A l’occasion de la visite apostolique de 1581, le Sénat a décidé que seraient exclues toutes visites dans les couvents de la ville : il était à craindre, en effet, que si la vérité venait au grand jour, il en découlerait des réformes inévitables et brutales. En effet, dans ces couvents vénitiens, très peu de filles étaient volontairement disposé à prendre le voile.
Un autre épisode symptomatique eu lieu en 1514, au cours du patriarcat d’Antonio Contarini, qui dans son action de réforme, également soutenu par le Conseil des Dix, avait envoyé son vicaire dans le but, entre autres, de fermer le célèbre et infâme salon peint par Longhi deux siècles plus tard. Mais le vicaire a été contraint de fuir, a demi-lapidé par les religieuses, qui ont ensuite eu recours à leurs parents et amis puissants. Suite à cela, même le Souverain Pontife s’en est mêlé, et il a été décidé de laisser les choses comme elles étaient.
Tout au long de la durée de vie de ce monastère, il a pesé comme un fardeau sur le péché originel, lien étroit entre la communauté monastique et la noblesse, avec les liens du sang, de la souffrance.
Huit des premiers doges ont été enterrés ici, certains contraints de devenir moines, comme Pietro Tribun (911) et Domenico Morosini (1156) ; d’autres ont été tués dans les environs immédiats, comme Pietro Tradonico (864) et Vitale Michiel (1172), de telle sorte que l’église est devenue dès les premiers jours le panthéon de la ville.
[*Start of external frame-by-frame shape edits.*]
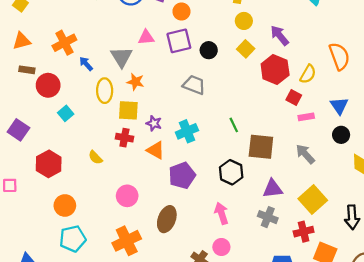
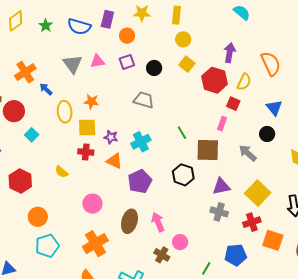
purple arrow: (280, 35) -> (230, 53), moved, turned 54
purple square: (179, 41) -> (127, 62), size x0.7
gray triangle: (122, 57) -> (73, 64), moved
pink rectangle: (306, 117) -> (222, 124), moved, turned -56
black circle: (341, 135) -> (267, 134), moved
pink arrow: (221, 213) -> (158, 222), moved

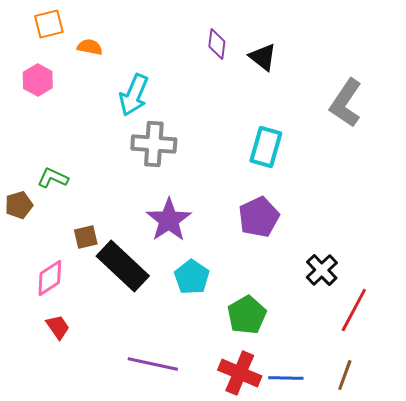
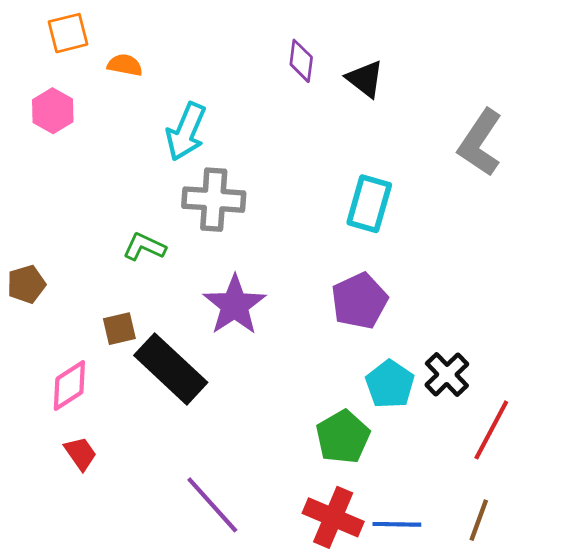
green L-shape: (53, 178) -> (144, 247), moved
cyan pentagon: (192, 277) -> (390, 384), moved
purple line: (153, 364) -> (212, 505), turned 36

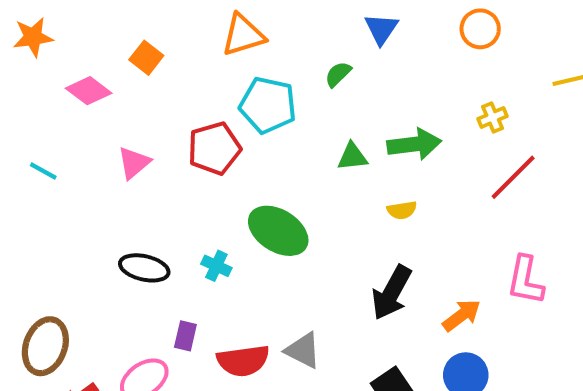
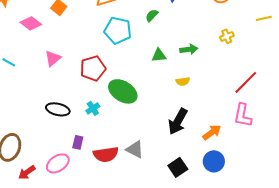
green arrow: (414, 144) -> (189, 49), size x0.7
red pentagon: (214, 148) -> (93, 68), moved
red line: (513, 177) -> (246, 82), moved
cyan cross: (216, 266) -> (93, 108), turned 32

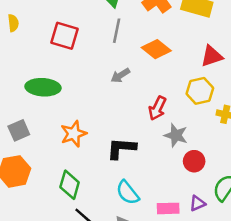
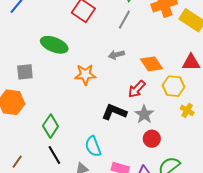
orange diamond: (156, 49) -> (151, 64), moved
orange star: (74, 134) -> (85, 75), moved
black L-shape: (121, 148) -> (114, 112), moved

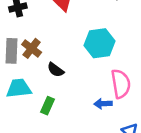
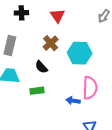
brown cross: (32, 48) -> (51, 43), moved
green rectangle: (48, 106) -> (37, 91), moved, turned 48

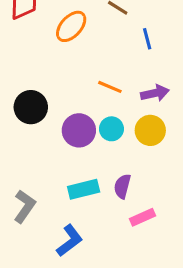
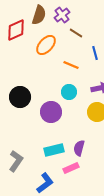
orange line: (110, 87) -> (71, 65), moved
cyan circle: (111, 129) -> (69, 92), moved
pink rectangle: (143, 217) -> (71, 168), moved

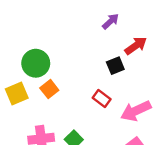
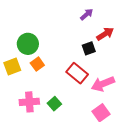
red rectangle: (102, 98) -> (77, 73), size x1.5

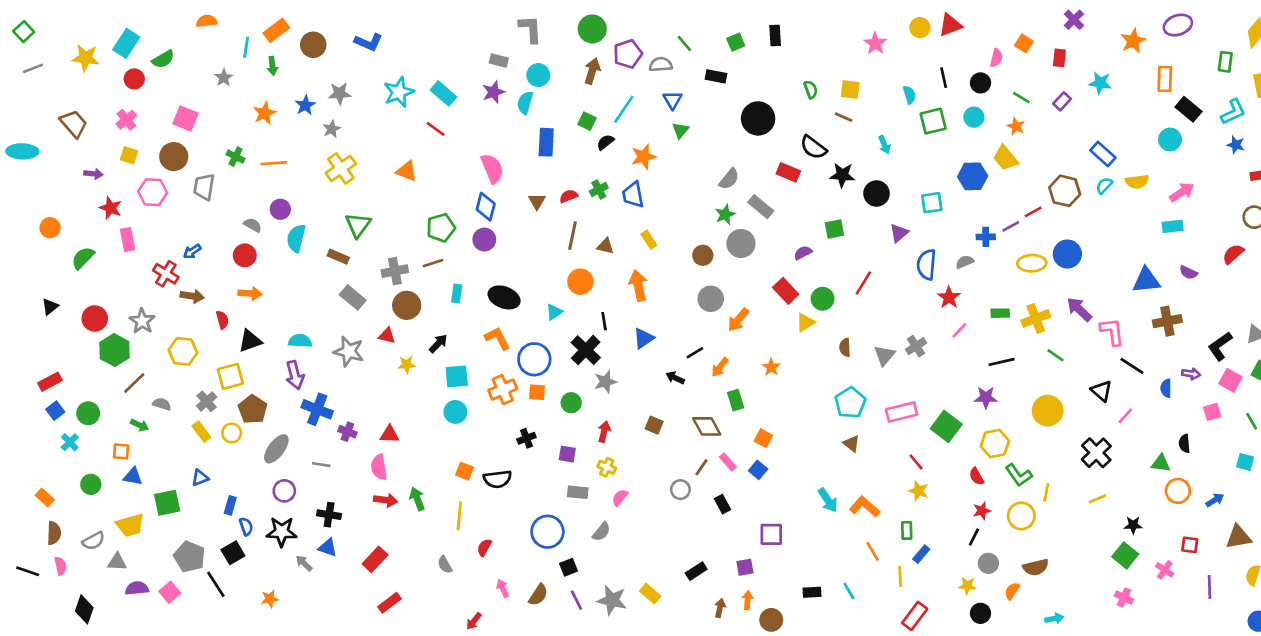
Une tradition veut que même le pape Benoît III y ait trouvé l’hospitalité quand a fui à Venise pour échapper à la violence de la lutte contre Anastasio. Dans cette circonstance aurait fait don à l’église des reliques de Saint Pancrace et de Sainte-Sabine.
En 1106 le monastère a été gravement endommagé par un incendie.
Dans la première moitié du XVème siècle, il a été reconstruit et agrandi plus tard avec deux cloîtres que l’on doit à Antonio Gambello. Il existe un accès au complexe monastique par un passage souterrain depuis la Riva degli Schiavoni, tandis que l’accès depuis San Provolo se faisait à travers un portail gothique flamboyant de l’école de Bon, où, dans un magnifique bas-relief, est représenté la Vierge et l’Enfant avec Saint Jean-Baptiste, Saint Marc et San Zacharie.
Les deux entrées étaient fermées par des portes pendant la nuit, alors que pendant la journée, elles étaient ouvertes de l’aube au crépuscule permettant.
En 1810 dans le cadre des suppressions napoléoniennes, le couvent a été supprimé. Il est resté à l’abandon jusqu’en 1815, quand il fut donné aux Autrichiens, qui en firent le siège de la Direction de la comptabilité centrale. Après 1866, avec l’annexion du royaume d’Italie, c’est devenu un service de police qui existe encore.
De la première église du IXème siècle, il reste seulement une petite portion de mosaïque visible à travers une trappe dans la chapelle de San Tarasio.